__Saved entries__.
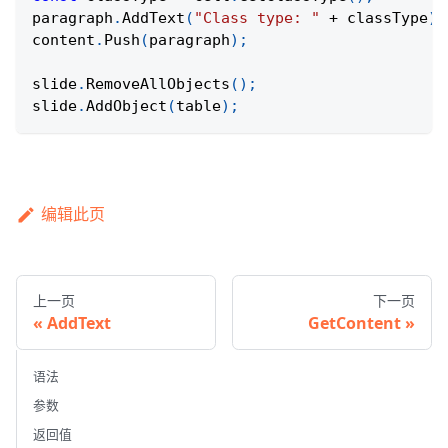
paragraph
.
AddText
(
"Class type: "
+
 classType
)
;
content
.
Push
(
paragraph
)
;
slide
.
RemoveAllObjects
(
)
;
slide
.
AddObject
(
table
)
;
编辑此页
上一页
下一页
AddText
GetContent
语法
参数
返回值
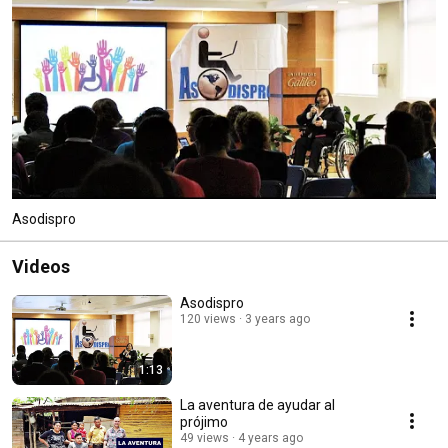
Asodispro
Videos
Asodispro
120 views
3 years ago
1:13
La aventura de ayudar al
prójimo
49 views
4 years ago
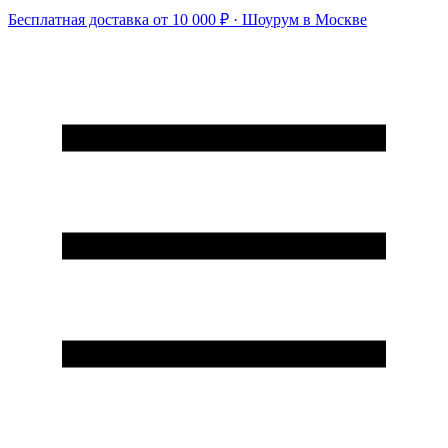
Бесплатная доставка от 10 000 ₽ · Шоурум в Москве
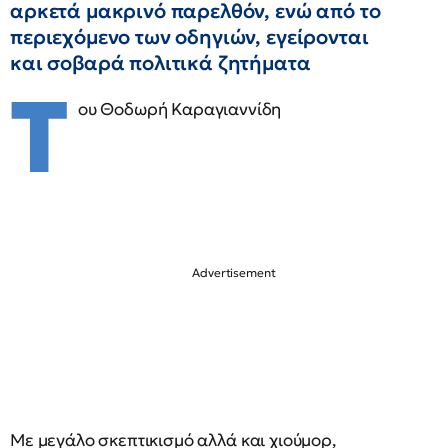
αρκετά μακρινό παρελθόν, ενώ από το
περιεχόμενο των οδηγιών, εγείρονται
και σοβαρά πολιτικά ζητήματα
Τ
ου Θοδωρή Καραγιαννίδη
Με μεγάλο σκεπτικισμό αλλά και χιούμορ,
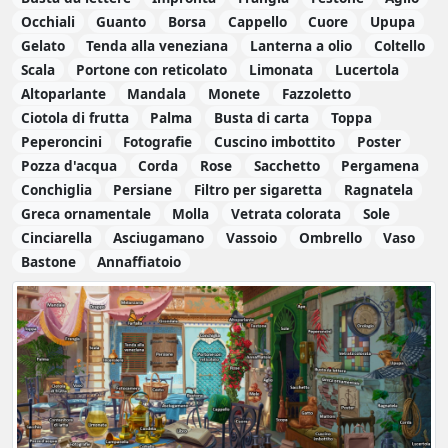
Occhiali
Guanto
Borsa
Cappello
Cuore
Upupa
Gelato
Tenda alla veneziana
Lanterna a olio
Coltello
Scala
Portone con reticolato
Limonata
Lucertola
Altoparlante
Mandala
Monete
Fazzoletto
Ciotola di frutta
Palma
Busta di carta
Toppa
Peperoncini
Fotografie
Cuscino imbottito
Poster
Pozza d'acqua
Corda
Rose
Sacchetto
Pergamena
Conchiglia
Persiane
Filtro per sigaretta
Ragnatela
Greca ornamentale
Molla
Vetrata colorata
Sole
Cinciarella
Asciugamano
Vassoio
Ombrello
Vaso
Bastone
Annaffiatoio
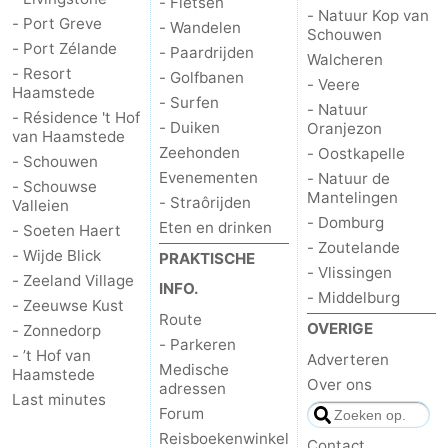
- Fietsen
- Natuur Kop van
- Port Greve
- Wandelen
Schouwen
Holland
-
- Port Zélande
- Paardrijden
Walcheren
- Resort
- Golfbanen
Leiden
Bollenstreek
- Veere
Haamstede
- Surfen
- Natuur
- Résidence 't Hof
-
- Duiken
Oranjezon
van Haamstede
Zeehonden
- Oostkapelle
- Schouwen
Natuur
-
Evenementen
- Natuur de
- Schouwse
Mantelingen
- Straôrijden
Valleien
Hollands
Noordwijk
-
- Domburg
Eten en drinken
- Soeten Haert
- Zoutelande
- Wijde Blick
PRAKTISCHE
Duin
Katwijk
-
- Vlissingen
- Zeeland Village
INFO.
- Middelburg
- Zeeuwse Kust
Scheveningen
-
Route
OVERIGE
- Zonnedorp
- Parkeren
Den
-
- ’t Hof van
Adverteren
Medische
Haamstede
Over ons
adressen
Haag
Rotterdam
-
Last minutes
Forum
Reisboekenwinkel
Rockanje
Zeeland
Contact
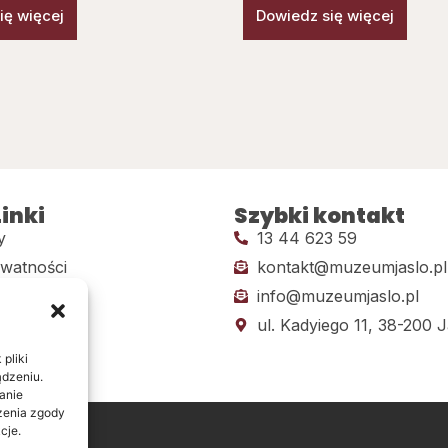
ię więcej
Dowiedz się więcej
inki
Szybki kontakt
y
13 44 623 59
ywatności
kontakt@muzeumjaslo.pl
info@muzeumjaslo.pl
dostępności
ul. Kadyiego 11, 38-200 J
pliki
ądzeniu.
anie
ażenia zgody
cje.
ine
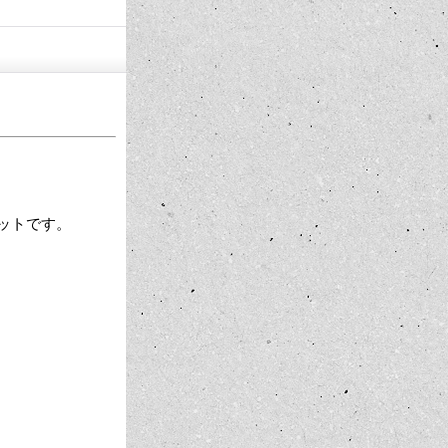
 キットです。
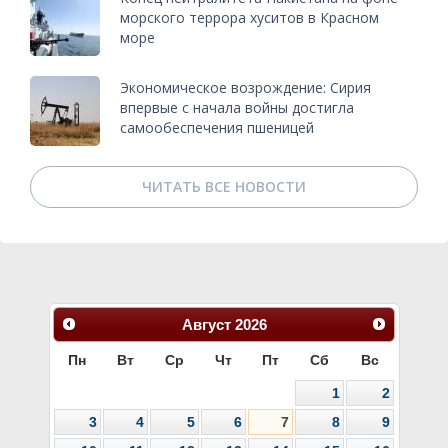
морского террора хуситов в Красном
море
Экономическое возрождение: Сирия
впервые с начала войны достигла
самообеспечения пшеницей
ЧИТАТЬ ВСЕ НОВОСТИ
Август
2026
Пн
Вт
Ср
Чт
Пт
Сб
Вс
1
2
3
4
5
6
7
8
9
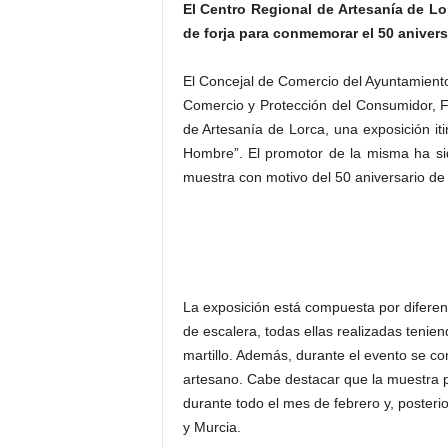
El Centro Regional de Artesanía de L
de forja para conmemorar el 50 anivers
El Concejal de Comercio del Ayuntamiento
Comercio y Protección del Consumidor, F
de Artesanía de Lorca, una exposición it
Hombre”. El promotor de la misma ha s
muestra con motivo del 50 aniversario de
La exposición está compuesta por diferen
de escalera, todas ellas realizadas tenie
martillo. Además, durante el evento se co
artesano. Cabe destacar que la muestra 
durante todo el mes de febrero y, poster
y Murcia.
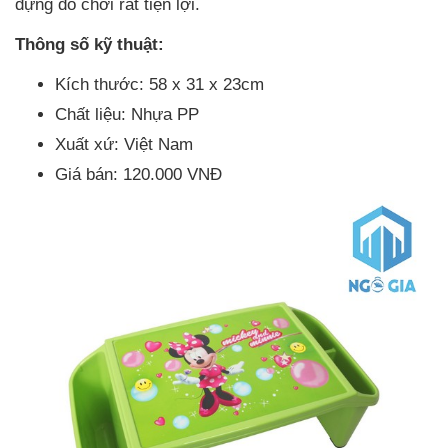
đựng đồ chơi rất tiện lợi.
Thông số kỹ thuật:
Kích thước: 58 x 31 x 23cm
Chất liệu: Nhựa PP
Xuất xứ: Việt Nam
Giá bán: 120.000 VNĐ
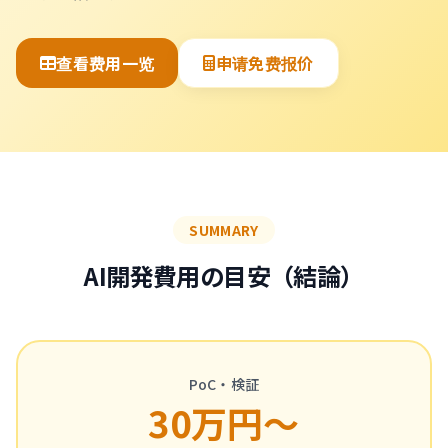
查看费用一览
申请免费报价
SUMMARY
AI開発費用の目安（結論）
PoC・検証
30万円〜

__Task requirements__. Please put every line of the data above into a Markdown table with the columns "No." and "Text", numbering each row and skipping blank lines. Leave the pictures out of the answer.

__Output for this task__.
| No. | Text |
|---|---|
| 1 | paragraph |
| 2 | . |
| 3 | AddText |
| 4 | ( |
| 5 | "Class type: " |
| 6 | + |
| 7 |  classType |
| 8 | ) |
| 9 | ; |
| 10 | content |
| 11 | . |
| 12 | Push |
| 13 | ( |
| 14 | paragraph |
| 15 | ) |
| 16 | ; |
| 17 | slide |
| 18 | . |
| 19 | RemoveAllObjects |
| 20 | ( |
| 21 | ) |
| 22 | ; |
| 23 | slide |
| 24 | . |
| 25 | AddObject |
| 26 | ( |
| 27 | table |
| 28 | ) |
| 29 | ; |
| 30 | 编辑此页 |
| 31 | 上一页 |
| 32 | 下一页 |
| 33 | AddText |
| 34 | GetContent |
| 35 | 语法 |
| 36 | 参数 |
| 37 | 返回值 |
| 38 | Asodispro |
| 39 | Videos |
| 40 | Asodispro |
| 41 | 120 views |
| 42 | 3 years ago |
| 43 | 1:13 |
| 44 | La aventura de ayudar al |
| 45 | prójimo |
| 46 | 49 views |
| 47 | 4 years ago |
| 48 | Бесплатная доставка от 10 000 ₽ · Шоурум в Москве |
| 49 | αρκετά μακρινό παρελθόν, ενώ από το |
| 50 | περιεχόμενο των οδηγιών, εγείρονται |
| 51 | και σοβαρά πολιτικά ζητήματα |
| 52 | Τ |
| 53 | ου Θοδωρή Καραγιαννίδη |
| 54 | Με μεγάλο σκεπτικισμό αλλά και χιούμορ, |
| 55 | Occhiali |
| 56 | Guanto |
| 57 | Borsa |
| 58 | Cappello |
| 59 | Cuore |
| 60 | Upupa |
| 61 | Gelato |
| 62 | Tenda alla veneziana |
| 63 | Lanterna a olio |
| 64 | Coltello |
| 65 | Scala |
| 66 | Portone con reticolato |
| 67 | Limonata |
| 68 | Lucertola |
| 69 | Altoparlante |
| 70 | Mandala |
| 71 | Monete |
| 72 | Fazzoletto |
| 73 | Ciotola di frutta |
| 74 | Palma |
| 75 | Busta di carta |
| 76 | Toppa |
| 77 | Peperoncini |
| 78 | Fotografie |
| 79 | Cuscino imbottito |
| 80 | Poster |
| 81 | Pozza d'acqua |
| 82 | Corda |
| 83 | Rose |
| 84 | Sacchetto |
| 85 | Pergamena |
| 86 | Conchiglia |
| 87 | Persiane |
| 88 | Filtro per sigaretta |
| 89 | Ragnatela |
| 90 | Greca ornamentale |
| 91 | Molla |
| 92 | Vetrata colorata |
| 93 | Sole |
| 94 | Cinciarella |
| 95 | Asciugamano |
| 96 | Vassoio |
| 97 | Ombrello |
| 98 | Vaso |
| 99 | Bastone |
| 100 | Annaffiatoio |
| 101 | - Fietsen |
| 102 | - Natuur Kop van |
| 103 | - Port Greve |
| 104 | - Wandelen |
| 105 | Schouwen |
| 106 | Holland |
| 107 | - |
| 108 | - Port Zélande |
| 109 | - Paardrijden |
| 110 | Walcheren |
| 111 | - Resort |
| 112 | - Golfbanen |
| 113 | Leiden |
| 114 | Bollenstreek |
| 115 | - Veere |
| 116 | Haamstede |
| 117 | - Surfen |
| 118 | - Natuur |
| 119 | - Résidence 't Hof |
| 120 | - |
| 121 | - Duiken |
| 122 | Oranjezon |
| 123 | van Haamstede |
| 124 | Zeehonden |
| 125 | - Oostkapelle |
| 126 | - Schouwen |
| 127 | Natuur |
| 128 | - |
| 129 | Evenementen |
| 130 | - Natuur de |
| 131 | - Schouwse |
| 132 | Mantelingen |
| 133 | - Straôrijden |
| 134 | Valleien |
| 135 | Hollands |
| 136 | Noordwijk |
| 137 | - |
| 138 | - Domburg |
| 139 | Eten en drinken |
| 140 | - Soeten Haert |
| 141 | - Zoutelande |
| 142 | - Wijde Blick |
| 143 | PRAKTISCHE |
| 144 | Duin |
| 145 | Katwijk |
| 146 | - |
| 147 | - Vlissingen |
| 148 | - Zeeland Village |
| 149 | INFO. |
| 150 | - Middelburg |
| 151 | - Zeeuwse Kust |
| 152 | Scheveningen |
| 153 | - |
| 154 | Route |
| 155 | OVERIGE |
| 156 | - Zonnedorp |
| 157 | - Parkeren |
| 158 | Den |
| 159 | - |
| 160 | - ’t Hof van |
| 161 | Adverteren |
| 162 | Medische |
| 163 | Haamstede |
| 164 | Over ons |
| 165 | adressen |
| 166 | Haag |
| 167 | Rotterdam |
| 168 | - |
| 169 | Last minutes |
| 170 | Forum |
| 171 | Reisboekenwinkel |
| 172 | Rockanje |
| 173 | Zeeland |
| 174 | Contact |
| 175 | ię więcej |
| 176 | Dowiedz się więcej |
| 177 | inki |
| 178 | Szybki kontakt |
| 179 | y |
| 180 | 13 44 623 59 |
| 181 | ywatności |
| 182 | kontakt@muzeumjaslo.pl |
| 183 | info@muzeumjaslo.pl |
| 184 | dostępności |
| 185 | ul. Kadyiego 11, 38-200 J |
| 186 | pliki |
| 187 | ądzeniu. |
| 188 | anie |
| 189 | ażenia zgody |
| 190 | cje. |
| 191 | ine |
| 192 |  キットです。 |
| 193 | морского террора хуситов в Красном |
| 194 | море |
| 195 | Экономическое возрождение: Сирия |
| 196 | впервые с начала войны достигла |
| 197 | самообеспечения пшеницей |
| 198 | ЧИТАТЬ ВСЕ НОВОСТИ |
| 199 | Август |
| 200 | 2026 |
| 201 | Пн |
| 202 | Вт |
| 203 | Ср |
| 204 | Чт |
| 205 | Пт |
| 206 | Сб |
| 207 | Вс |
| 208 | 1 |
| 209 | 2 |
| 210 | 3 |
| 211 | 4 |
| 212 | 5 |
| 213 | 6 |
| 214 | 7 |
| 215 | 8 |
| 216 | 9 |
| 217 | El Centro Regional de Artesanía de L |
| 218 | de forja para conmemorar el 50 anivers |
| 219 | El Concejal de Comercio del Ayuntamiento |
| 220 | Comercio y Protección del Consumidor, F |
| 221 | de Artesanía de Lorca, una exposición it |
| 222 | Hombre”. El promotor de la misma ha s |
| 223 | muestra con motivo del 50 aniversario de |
| 224 | La exposición está compuesta por diferen |
| 225 | de escalera, todas ellas realizadas tenie |
| 226 | martillo. Además, durante el evento se co |
| 227 | artesano. Cabe destacar que la muestra  |
| 228 | durante todo el mes de febrero y, poster |
| 229 | y Murcia. |
| 230 | đựng đồ chơi rất tiện lợi. |
| 231 | Thông số kỹ thuật: |
| 232 | Kích thước: 58 x 31 x 23cm |
| 233 | Chất liệu: Nhựa PP |
| 234 | Xuất xứ: Việt Nam |
| 235 | Giá bán: 120.000 VNĐ |
| 236 | 查看费用一览 |
| 237 | 申请免费报价 |
| 238 | SUMMARY |
| 239 | AI開発費用の目安（結論） |
| 240 | PoC・検証 |
| 241 | 30万円〜 |